La propuesta de Johnson es considerada una resolución continúa «limpia» (CR, por sus siglas en inglés), pues no contempla recortes de gastos ni cláusulas políticas controvertidas, una concesión significativa a las demandas de los demócratas
El enfoque de dos pasos extendería la financiación para parte del gobierno -incluidos los departamentos de Agricultura, Transporte y Asuntos de Veteranos- hasta el 19 de enero y financiaría el Departamento de Defensa y otras partes restantes del gobierno hasta el 2 de febrero.
Además de retrasar la lucha por los recortes de gastos hasta el próximo año, la propuesta de Johnson no incluye otros temas políticamente espinosos como la ayuda económica a Israel, Ucrania o Taiwán; ayuda humanitaria para palestinos, y disposiciones de seguridad fronteriza, entre otros.
Esos temas espinosos se suspenderán hasta después de Thanksgiving.
Sin embargo, extendería el proyecto de ley agrícola hasta el 30 de septiembre, un gran incentivo para los legisladores rurales y demócratas a quienes les gustan los programas federales de alimentación y nutrición para familias de bajos ingresos.
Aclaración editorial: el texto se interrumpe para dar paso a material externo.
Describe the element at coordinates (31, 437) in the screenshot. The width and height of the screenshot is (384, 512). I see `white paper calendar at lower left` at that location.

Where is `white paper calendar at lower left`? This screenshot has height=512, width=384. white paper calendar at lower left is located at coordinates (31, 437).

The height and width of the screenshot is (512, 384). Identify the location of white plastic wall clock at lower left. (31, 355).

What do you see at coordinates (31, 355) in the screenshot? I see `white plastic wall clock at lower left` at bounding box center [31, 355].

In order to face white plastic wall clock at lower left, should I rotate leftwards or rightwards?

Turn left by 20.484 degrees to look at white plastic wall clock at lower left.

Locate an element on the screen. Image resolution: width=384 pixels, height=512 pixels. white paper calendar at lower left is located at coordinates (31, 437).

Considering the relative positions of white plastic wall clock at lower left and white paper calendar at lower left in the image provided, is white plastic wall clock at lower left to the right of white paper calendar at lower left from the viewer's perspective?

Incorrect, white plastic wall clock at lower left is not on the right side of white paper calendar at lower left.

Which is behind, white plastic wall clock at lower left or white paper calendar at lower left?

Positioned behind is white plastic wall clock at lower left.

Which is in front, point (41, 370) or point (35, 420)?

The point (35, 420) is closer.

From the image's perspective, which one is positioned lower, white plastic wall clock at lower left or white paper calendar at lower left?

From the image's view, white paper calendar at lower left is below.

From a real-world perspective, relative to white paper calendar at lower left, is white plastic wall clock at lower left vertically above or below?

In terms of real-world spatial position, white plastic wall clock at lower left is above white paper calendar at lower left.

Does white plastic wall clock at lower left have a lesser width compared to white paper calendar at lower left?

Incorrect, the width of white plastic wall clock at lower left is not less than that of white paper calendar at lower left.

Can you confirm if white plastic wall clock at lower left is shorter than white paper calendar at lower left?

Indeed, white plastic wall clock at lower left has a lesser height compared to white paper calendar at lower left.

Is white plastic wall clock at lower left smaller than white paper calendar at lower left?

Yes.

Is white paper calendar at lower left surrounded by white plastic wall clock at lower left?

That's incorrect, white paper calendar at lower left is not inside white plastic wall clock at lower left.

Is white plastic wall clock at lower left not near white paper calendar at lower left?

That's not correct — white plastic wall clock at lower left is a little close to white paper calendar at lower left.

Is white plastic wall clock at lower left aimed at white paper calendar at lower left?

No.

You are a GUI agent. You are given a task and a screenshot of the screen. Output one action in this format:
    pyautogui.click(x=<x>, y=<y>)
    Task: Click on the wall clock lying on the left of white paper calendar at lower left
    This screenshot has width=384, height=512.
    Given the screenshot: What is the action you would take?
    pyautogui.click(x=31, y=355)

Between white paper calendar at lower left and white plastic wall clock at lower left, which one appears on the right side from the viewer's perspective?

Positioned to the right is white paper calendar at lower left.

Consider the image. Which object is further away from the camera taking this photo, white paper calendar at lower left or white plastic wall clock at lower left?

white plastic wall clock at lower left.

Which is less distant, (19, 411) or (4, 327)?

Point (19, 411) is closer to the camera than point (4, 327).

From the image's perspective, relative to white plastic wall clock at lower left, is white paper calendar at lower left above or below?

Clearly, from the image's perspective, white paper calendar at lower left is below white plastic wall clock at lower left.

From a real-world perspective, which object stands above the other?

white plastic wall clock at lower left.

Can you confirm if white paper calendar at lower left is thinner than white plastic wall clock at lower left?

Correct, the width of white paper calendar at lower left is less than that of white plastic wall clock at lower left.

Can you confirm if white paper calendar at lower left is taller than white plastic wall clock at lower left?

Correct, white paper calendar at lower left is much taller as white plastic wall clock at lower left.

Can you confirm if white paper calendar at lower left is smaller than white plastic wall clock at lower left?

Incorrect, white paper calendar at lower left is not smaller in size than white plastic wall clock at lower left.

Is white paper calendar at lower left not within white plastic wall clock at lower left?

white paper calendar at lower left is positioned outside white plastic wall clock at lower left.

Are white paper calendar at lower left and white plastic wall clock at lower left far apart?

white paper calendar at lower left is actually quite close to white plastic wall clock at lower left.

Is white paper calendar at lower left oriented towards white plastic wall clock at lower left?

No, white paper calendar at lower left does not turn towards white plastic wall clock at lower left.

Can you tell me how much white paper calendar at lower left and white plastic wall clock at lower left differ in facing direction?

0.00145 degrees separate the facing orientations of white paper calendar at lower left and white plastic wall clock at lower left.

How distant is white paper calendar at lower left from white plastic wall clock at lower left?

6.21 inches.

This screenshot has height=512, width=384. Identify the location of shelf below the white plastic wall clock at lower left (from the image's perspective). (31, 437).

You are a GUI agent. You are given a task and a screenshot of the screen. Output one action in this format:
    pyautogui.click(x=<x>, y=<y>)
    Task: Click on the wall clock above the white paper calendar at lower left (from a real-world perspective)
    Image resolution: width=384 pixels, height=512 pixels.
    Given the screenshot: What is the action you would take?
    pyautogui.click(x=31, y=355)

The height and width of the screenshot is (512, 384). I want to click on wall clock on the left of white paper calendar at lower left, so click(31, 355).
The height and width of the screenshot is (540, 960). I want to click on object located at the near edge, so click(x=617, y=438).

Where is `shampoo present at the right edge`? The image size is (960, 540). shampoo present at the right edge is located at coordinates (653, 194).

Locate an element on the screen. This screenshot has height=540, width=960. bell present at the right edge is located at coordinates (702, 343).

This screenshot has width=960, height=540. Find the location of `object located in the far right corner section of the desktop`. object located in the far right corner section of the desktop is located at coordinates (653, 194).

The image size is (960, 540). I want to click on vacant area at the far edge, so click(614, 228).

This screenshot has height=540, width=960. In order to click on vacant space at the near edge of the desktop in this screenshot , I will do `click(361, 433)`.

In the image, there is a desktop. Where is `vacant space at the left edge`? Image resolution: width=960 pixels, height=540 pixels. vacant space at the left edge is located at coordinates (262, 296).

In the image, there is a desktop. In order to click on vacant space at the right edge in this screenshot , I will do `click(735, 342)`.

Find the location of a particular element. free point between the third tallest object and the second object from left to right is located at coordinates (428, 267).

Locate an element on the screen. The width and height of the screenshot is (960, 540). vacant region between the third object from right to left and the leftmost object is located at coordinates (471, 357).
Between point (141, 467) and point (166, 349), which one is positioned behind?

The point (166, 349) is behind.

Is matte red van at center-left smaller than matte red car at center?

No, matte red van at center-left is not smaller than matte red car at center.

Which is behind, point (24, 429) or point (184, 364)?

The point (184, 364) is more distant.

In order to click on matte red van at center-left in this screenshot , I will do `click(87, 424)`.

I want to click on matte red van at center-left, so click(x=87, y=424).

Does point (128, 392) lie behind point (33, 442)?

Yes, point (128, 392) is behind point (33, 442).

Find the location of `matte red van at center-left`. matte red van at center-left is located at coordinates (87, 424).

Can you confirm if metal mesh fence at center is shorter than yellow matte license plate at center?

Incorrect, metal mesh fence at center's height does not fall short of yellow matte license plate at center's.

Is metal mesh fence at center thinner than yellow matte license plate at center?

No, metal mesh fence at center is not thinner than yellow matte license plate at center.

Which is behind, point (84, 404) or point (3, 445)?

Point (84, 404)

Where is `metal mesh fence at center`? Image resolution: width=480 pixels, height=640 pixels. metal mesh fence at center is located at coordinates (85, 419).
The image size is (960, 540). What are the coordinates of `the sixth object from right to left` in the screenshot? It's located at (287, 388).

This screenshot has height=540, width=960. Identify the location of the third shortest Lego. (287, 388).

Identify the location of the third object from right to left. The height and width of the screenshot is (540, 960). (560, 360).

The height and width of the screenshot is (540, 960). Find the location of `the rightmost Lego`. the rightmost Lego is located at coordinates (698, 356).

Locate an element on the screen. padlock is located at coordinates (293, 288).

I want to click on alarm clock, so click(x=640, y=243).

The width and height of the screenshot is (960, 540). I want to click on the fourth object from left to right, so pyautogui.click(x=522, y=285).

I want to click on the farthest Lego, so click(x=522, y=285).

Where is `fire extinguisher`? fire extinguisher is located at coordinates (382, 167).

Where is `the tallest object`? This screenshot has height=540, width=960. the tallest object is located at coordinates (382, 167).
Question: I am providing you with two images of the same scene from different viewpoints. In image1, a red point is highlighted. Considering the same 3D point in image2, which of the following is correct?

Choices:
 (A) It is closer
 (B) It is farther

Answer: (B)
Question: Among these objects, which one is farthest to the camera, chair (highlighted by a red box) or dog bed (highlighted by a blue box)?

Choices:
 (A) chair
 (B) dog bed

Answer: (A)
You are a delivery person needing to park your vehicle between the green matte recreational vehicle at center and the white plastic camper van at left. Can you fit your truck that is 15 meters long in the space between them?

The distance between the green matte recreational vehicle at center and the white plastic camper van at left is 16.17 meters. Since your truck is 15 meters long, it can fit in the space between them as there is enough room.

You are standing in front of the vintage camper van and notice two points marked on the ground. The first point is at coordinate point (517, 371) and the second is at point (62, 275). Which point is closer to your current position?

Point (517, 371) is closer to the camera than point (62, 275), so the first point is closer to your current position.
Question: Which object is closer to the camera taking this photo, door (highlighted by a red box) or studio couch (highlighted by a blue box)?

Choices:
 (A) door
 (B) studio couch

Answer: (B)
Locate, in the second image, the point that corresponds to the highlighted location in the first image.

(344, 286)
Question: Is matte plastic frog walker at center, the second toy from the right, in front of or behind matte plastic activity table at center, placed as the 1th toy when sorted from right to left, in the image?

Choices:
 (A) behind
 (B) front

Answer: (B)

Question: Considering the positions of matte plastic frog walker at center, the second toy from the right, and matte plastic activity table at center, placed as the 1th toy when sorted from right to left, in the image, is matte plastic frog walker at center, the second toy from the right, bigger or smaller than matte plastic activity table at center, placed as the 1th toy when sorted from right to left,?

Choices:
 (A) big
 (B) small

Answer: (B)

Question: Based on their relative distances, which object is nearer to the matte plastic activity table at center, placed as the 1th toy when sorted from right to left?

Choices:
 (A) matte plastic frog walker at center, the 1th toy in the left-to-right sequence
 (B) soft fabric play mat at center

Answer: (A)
QUÉ ES UN CIERRE DEL GOBIERNO
Un cierre de gobierno ocurre cuando el Congreso no logra aprobar un plan de financiamiento que sea promulgado por el presidente. Se supone que los legisladores deben aprobar 12 proyectos de gastos para financiar agencias de todo el gobierno, pero el proceso lleva mucho tiempo. A menudo aprueban extensiones temporales —llamadas resoluciones continuas o CR— para permitir que el gobierno siga funcionando.
Cuando no se promulga un presupuesto, las agencias federales frenan todo trabajo no esencial y no envían cheques de pago mientras dura el cierre.
Aunque los empleados considerados esenciales para la seguridad pública, como los controladores de tráfico aéreo y los agentes del orden, todavía tienen que presentarse a trabajar, otros empleados federales permanecen de licencia. Según una ley de 2019, esos trabajadores reciben pagos atrasados una vez que se soluciona el tema presupuestario.’
En caso de «shutdown» cerca de dos millones dejarán de cobrar su sueldo -la mayoría recuperará el dinero de forma retroactiva- y aunque muchos de ellos dejarán de trabajar, otros muchos, como los militares o trabajadores de aeropuertos, están obligados a seguir cumpliendo.
La falta de fondos provocará todo tipo de dolores de cabeza para el gobierno, desde el cierre de museos y parques nacionales, hasta la suspensión de inspecciones sanitarias de alimentos o la interrupción de programas de investigación científica.